Amy will walk south and east along the grid of streets shown. At the same time and at the same pace, Binh will walk north and west. The two people are walking in the same speed. What is the probability that they will meet?
I tried using Pascal's triangle but I have no idea how to proceed.
Here's one possible way that Amy and Binh can meet:
Together, the red and blue path make up a path from point $A$ to point $B$. There are $\binom{10}{5} = \frac{10!}{5!\,5!}$ such paths, because each path consists of $5$ vertical steps and $5$ horizontal steps, and there are $\binom{10}{5}$ ways to choose which steps are vertical.
There are $2^{5+5}$ ways to choose which $5$ steps Amy takes, and which $5$ steps Binh takes. Of them, $\binom{10}{5}$ result in them meeting. So the probability is $\binom{10}{5}/2^{10} = \frac{252}{1024} = \frac{63}{256}.$
It's first worth noting that the number of ways to make $Y$ moves vertically and $X$ moves horizontally is $\binom{X+Y}{Y}$ (think of it like writing $X+Y$ move-slots and choosing $Y$ of them to be vertical movements, which means the rest are horizontal).

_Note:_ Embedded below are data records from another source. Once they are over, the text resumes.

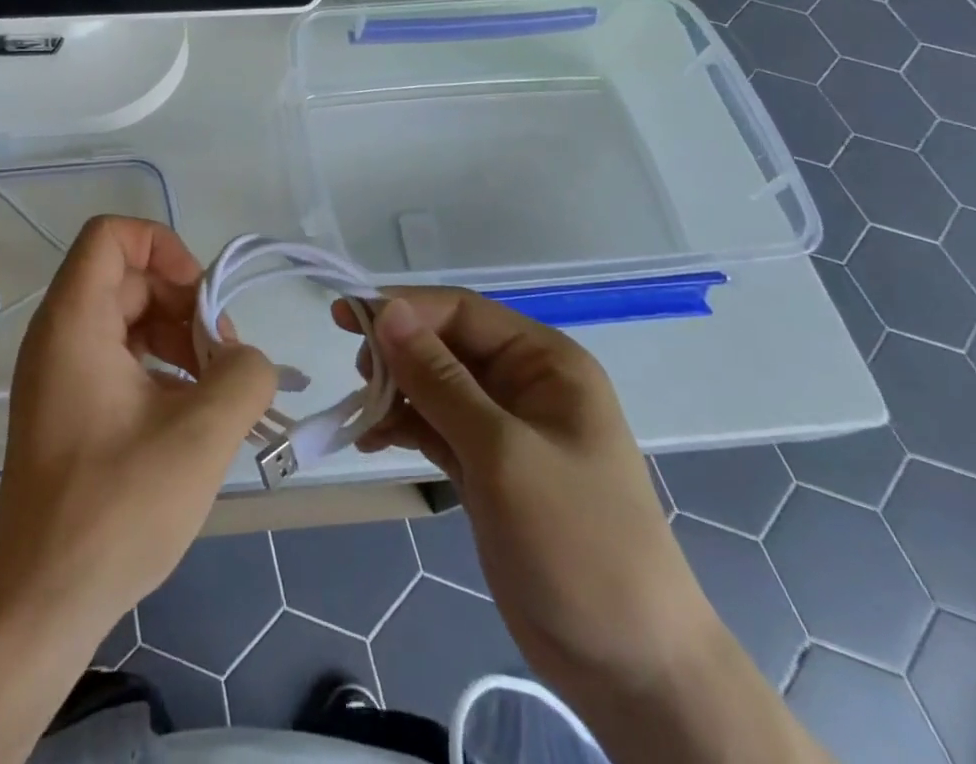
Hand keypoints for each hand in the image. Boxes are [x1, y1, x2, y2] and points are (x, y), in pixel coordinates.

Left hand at [0, 216, 277, 633]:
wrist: (40, 605)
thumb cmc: (114, 509)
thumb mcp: (200, 436)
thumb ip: (244, 375)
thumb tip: (247, 357)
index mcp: (74, 321)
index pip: (111, 234)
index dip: (164, 247)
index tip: (202, 300)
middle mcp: (59, 335)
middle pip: (130, 279)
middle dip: (186, 306)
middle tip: (224, 360)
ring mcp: (60, 373)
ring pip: (130, 320)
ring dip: (179, 341)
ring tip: (216, 392)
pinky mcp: (68, 408)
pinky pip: (121, 359)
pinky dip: (161, 371)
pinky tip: (192, 417)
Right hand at [334, 291, 712, 702]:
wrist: (629, 667)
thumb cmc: (577, 542)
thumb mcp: (502, 453)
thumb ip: (439, 379)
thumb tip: (386, 310)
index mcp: (544, 361)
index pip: (460, 311)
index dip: (403, 308)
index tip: (346, 318)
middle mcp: (524, 382)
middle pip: (443, 344)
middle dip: (396, 353)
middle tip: (355, 376)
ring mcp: (504, 426)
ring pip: (433, 384)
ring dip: (393, 391)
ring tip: (361, 413)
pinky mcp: (486, 466)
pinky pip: (433, 426)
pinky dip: (402, 427)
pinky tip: (370, 439)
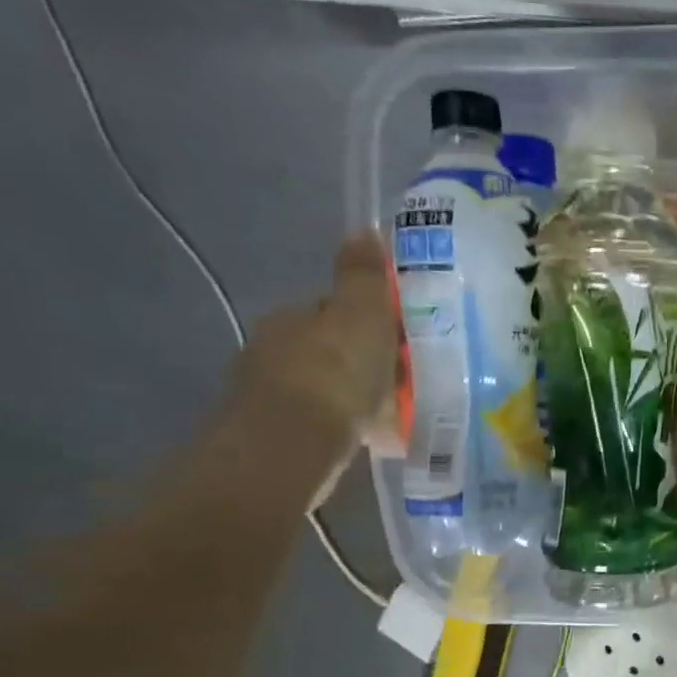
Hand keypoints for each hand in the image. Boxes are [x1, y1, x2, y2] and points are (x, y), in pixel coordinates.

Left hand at [229, 234, 400, 475]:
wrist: (290, 448)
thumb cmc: (333, 375)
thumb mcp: (361, 315)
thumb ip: (364, 276)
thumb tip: (364, 229)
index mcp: (293, 318)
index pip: (334, 310)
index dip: (370, 321)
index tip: (401, 341)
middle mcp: (274, 351)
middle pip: (331, 350)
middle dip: (364, 362)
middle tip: (405, 382)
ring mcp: (272, 397)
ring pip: (327, 389)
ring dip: (356, 398)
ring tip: (394, 416)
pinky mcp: (279, 437)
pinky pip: (325, 424)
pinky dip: (348, 428)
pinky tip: (371, 440)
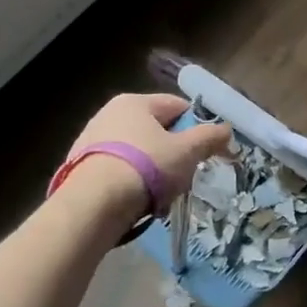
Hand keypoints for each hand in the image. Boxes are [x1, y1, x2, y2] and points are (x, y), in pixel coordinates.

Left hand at [64, 93, 232, 226]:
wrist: (92, 205)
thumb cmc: (145, 168)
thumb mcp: (186, 152)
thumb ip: (210, 137)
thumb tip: (226, 129)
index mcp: (135, 102)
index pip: (177, 106)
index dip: (197, 127)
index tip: (206, 151)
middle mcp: (109, 114)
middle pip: (156, 131)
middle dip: (174, 154)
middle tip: (185, 177)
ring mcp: (91, 140)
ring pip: (138, 154)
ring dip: (154, 173)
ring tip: (161, 197)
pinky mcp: (80, 167)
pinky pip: (118, 171)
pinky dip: (131, 184)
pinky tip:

Amy and Binh must make $10$ moves each, which means they can only meet after $5$ moves.
Assuming they meet: If Amy makes $Y$ moves down and $X$ moves to the right (cumulatively), Binh must make $X$ moves up and $Y$ moves to the left (cumulatively). There are $\binom{X+Y}{Y}^2 = \binom{5}{Y}^2$ ways for both people to arrive at such a meeting point.
This value is the numerator of our probability, and the denominator is the total number of possible paths after $5$ moves, which is $2^5$ per person. Over all $Y$, we have:
$$P = \sum_{Y=0}^{5} \frac{\binom{5}{Y}^2}{(2^5)^2} = \frac{63}{256}$$